Home Secretary Sajid Javid gave tech giants their starkest warning yet that they should step up when it comes to protecting against online hate in his speech to the Conservative Party conference on Tuesday.
Javid, whose speech omitted mention of the much-touted full proscription of Hezbollah, instead focused on securing British values, but it was his threat to enact laws governing online content that caught the eye.
He said he would be “standing up to the tech giants and demanding that they take their responsibility seriously,” adding: “They should be in no doubt: we will legislate. How we legislate will be influenced by the actions they choose to take now.”

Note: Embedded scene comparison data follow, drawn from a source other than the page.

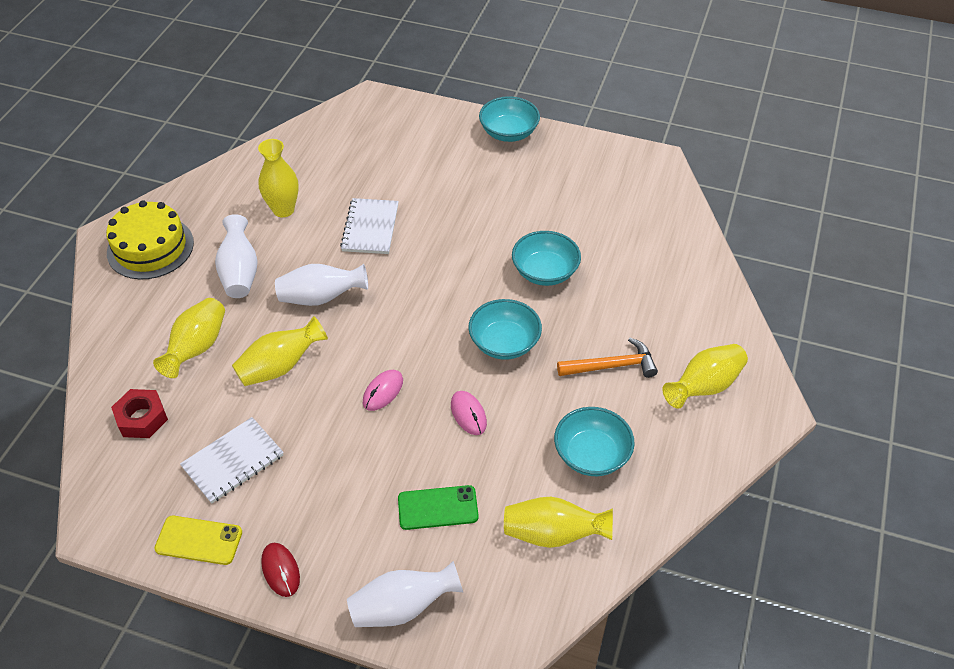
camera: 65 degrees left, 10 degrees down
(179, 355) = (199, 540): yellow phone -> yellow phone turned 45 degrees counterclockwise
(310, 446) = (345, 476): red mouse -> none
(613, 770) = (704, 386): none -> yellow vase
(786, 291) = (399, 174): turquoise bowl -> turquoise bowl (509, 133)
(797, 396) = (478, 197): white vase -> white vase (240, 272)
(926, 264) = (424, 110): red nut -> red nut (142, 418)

Elsewhere in his speech, Javid made the latest mention of Labour’s antisemitism crisis, saying: “It is deeply shocking to see an entire community – our Jewish community – united in their fears and concerns about a major political party, and to see that party, especially its leader, repeatedly failing to respond to those concerns with the seriousness that’s required.”
He also alluded to the charges of Islamophobia recently levelled at the Conservative Party, and tackled race relations head-on, identifying child sex grooming gangs of Pakistani origin and describing his “anger” at the reality and the threat.
Javid also addressed the “medieval” issue of forced marriage, promising to “consult on making it a mandatory duty for professionals to report forced marriage whenever they come across it”.
He added: “When women have the courage to come forward and inform us that they have been forced to sponsor a spousal visa against their will, we will not only protect their anonymity but do everything we can to deny or revoke that visa.”